▸ **Records for this task**
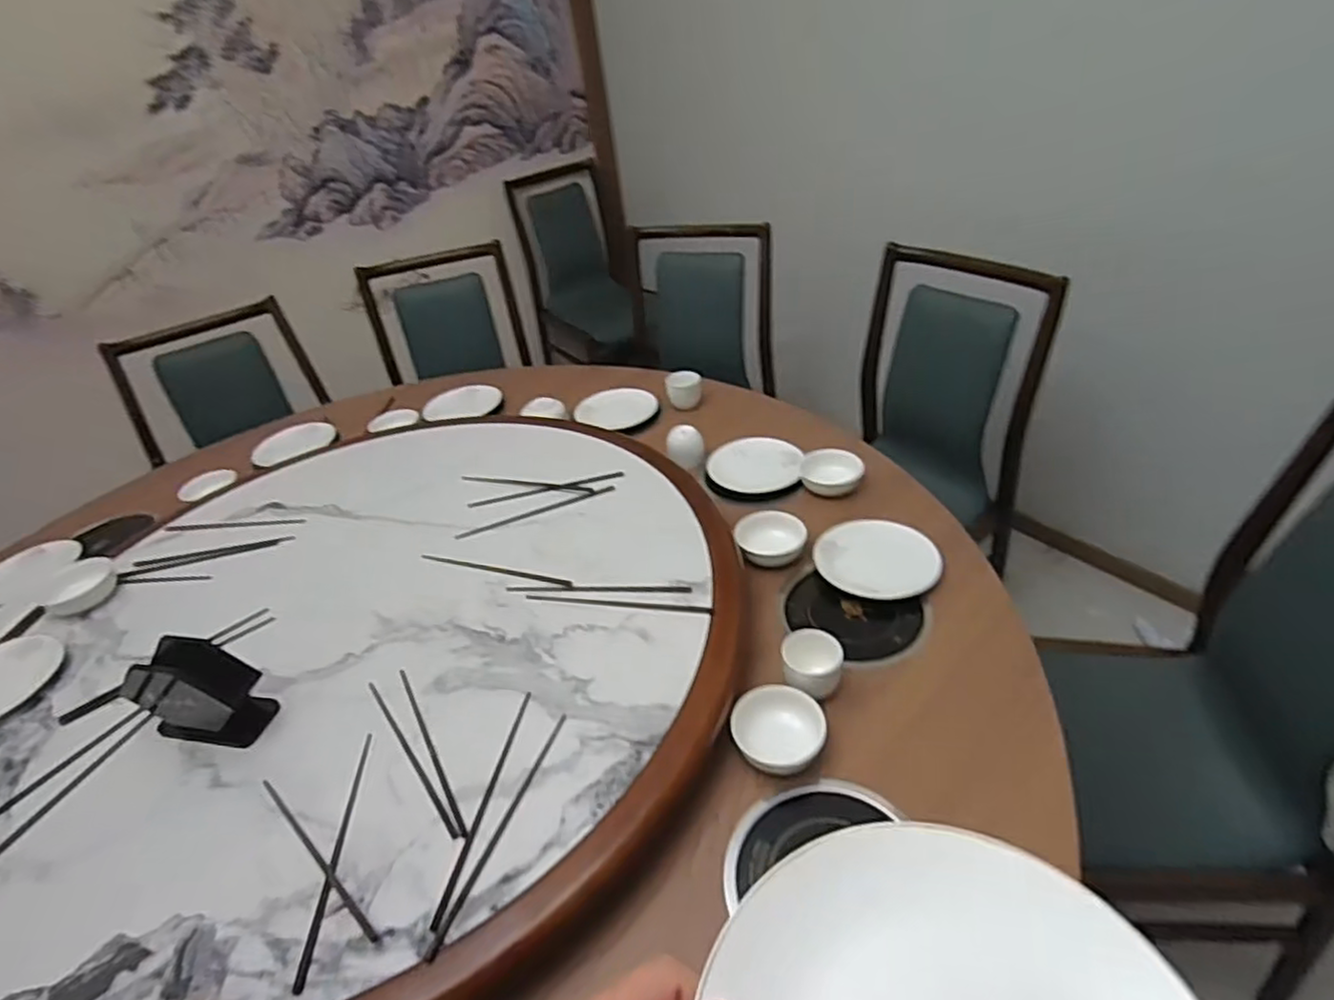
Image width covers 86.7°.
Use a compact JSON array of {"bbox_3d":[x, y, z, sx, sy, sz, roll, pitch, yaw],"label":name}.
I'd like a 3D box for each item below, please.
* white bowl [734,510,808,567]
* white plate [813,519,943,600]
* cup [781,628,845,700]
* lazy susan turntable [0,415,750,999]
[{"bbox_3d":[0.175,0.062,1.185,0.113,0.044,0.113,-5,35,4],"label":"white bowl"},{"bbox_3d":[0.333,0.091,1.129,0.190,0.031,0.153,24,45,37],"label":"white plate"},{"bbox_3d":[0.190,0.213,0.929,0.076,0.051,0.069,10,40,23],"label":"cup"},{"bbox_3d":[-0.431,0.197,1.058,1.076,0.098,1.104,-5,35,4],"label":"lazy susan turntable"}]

...

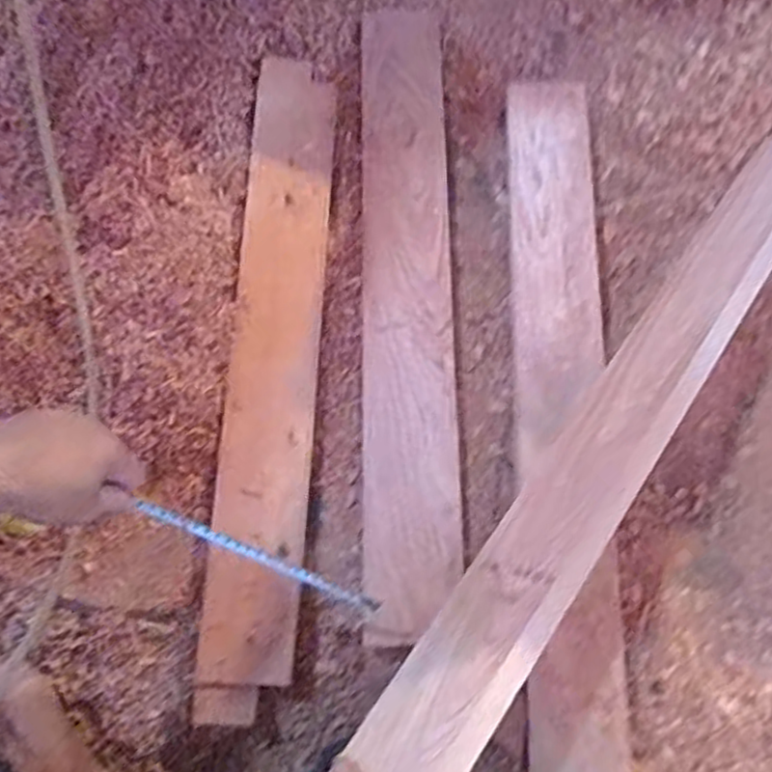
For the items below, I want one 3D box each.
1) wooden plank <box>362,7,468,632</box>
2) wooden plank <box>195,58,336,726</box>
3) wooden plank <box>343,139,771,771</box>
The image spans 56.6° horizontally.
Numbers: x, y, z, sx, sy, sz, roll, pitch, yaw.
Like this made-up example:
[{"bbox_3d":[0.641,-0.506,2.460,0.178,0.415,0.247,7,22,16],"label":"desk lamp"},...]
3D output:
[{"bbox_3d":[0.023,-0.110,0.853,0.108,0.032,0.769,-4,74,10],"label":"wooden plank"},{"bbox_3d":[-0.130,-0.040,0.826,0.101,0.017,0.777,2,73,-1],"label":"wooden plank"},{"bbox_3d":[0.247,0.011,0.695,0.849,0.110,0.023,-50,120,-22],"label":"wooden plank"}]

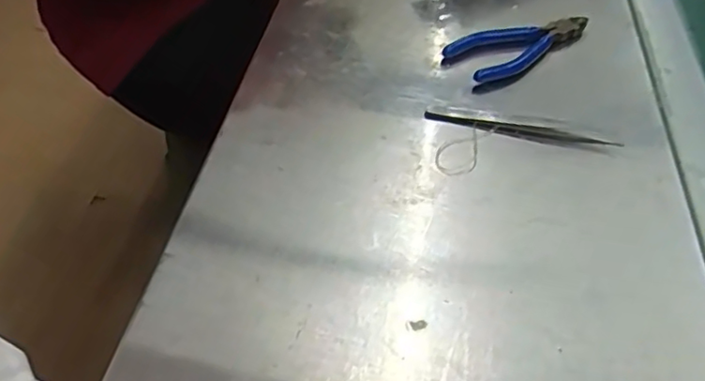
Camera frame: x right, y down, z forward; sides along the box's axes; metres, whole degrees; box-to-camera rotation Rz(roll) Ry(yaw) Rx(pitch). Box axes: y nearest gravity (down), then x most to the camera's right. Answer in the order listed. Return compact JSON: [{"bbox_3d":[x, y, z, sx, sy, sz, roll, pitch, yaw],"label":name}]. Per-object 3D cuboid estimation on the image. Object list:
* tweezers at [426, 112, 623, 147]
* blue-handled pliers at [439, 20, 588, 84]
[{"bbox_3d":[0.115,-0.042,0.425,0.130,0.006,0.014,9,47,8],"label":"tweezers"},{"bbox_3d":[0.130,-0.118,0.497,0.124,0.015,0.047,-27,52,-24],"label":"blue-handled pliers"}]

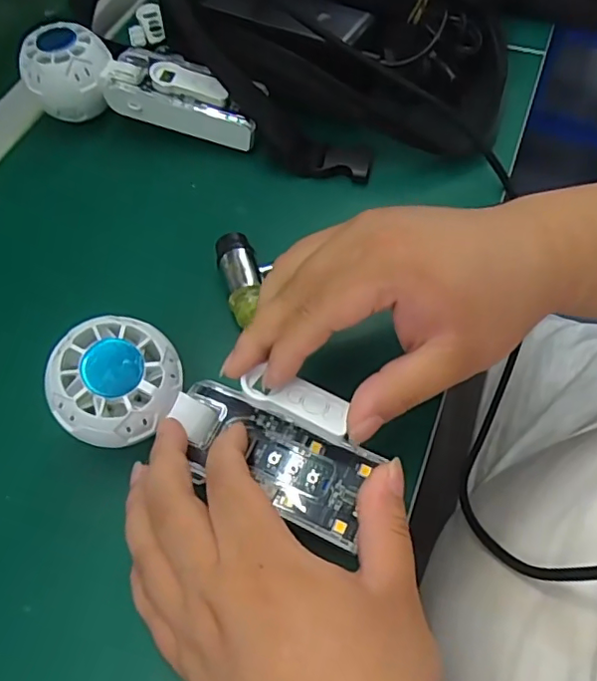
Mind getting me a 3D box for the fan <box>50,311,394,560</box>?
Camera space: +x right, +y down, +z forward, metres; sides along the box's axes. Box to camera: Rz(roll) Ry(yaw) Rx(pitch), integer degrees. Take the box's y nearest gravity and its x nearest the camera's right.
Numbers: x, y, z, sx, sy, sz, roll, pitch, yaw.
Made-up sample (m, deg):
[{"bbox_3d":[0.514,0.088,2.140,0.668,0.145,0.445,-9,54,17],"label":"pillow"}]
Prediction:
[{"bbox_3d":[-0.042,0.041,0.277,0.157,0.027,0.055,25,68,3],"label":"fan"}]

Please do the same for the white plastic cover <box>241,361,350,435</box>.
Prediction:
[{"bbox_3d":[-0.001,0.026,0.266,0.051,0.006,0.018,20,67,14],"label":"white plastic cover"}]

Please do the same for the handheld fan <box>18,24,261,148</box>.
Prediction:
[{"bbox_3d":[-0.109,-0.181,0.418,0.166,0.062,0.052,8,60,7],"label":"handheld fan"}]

* * *

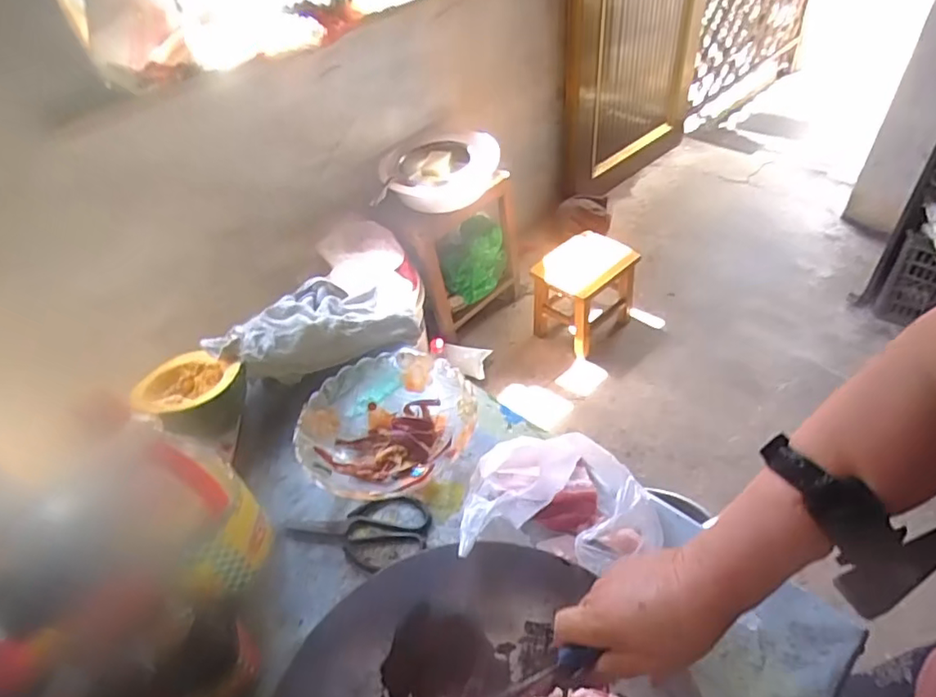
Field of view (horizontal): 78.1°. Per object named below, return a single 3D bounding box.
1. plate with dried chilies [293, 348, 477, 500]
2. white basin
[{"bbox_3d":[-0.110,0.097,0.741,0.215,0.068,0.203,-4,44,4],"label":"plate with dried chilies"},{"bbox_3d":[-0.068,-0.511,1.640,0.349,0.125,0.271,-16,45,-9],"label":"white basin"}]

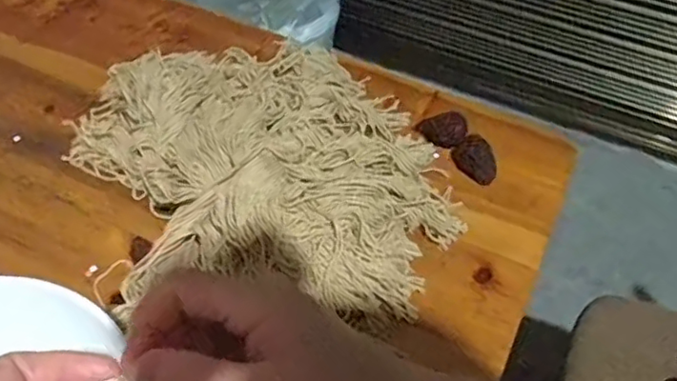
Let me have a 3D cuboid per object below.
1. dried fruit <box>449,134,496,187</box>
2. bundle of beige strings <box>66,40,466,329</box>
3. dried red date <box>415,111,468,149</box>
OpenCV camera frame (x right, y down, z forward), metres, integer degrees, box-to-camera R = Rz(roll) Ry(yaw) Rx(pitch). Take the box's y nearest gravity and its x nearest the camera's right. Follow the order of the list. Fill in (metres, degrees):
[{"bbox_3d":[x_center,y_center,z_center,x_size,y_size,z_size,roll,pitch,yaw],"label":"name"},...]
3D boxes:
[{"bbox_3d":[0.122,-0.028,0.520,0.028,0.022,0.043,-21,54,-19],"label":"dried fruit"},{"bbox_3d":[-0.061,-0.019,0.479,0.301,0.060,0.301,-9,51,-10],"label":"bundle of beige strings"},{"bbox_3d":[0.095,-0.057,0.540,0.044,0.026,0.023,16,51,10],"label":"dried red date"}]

▸ **About this exercise**
All that is wanted is the lines above between the one containing "112, 623, 147]" and the one containing "Please do the same for the handheld", inclusive, restated word for word, with pictures omitted.

▸ **The answer**
* tweezers at [426, 112, 623, 147]
* blue-handled pliers at [439, 20, 588, 84]
[{"bbox_3d":[0.115,-0.042,0.425,0.130,0.006,0.014,9,47,8],"label":"tweezers"},{"bbox_3d":[0.130,-0.118,0.497,0.124,0.015,0.047,-27,52,-24],"label":"blue-handled pliers"}]

Mind getting me a 3D box for the fan <box>50,311,394,560</box>?
Camera space: +x right, +y down, +z forward, metres; sides along the box's axes. Box to camera: Rz(roll) Ry(yaw) Rx(pitch), integer degrees. Take the box's y nearest gravity and its x nearest the camera's right.
Numbers: x, y, z, sx, sy, sz, roll, pitch, yaw.
Made-up sample (m, deg):
[{"bbox_3d":[0.514,0.088,2.140,0.668,0.145,0.445,-9,54,17],"label":"pillow"}]
Prediction:
[{"bbox_3d":[-0.042,0.041,0.277,0.157,0.027,0.055,25,68,3],"label":"fan"}]

Please do the same for the white plastic cover <box>241,361,350,435</box>.
Prediction:
[{"bbox_3d":[-0.001,0.026,0.266,0.051,0.006,0.018,20,67,14],"label":"white plastic cover"}]

Please do the same for the handheld fan <box>18,24,261,148</box>.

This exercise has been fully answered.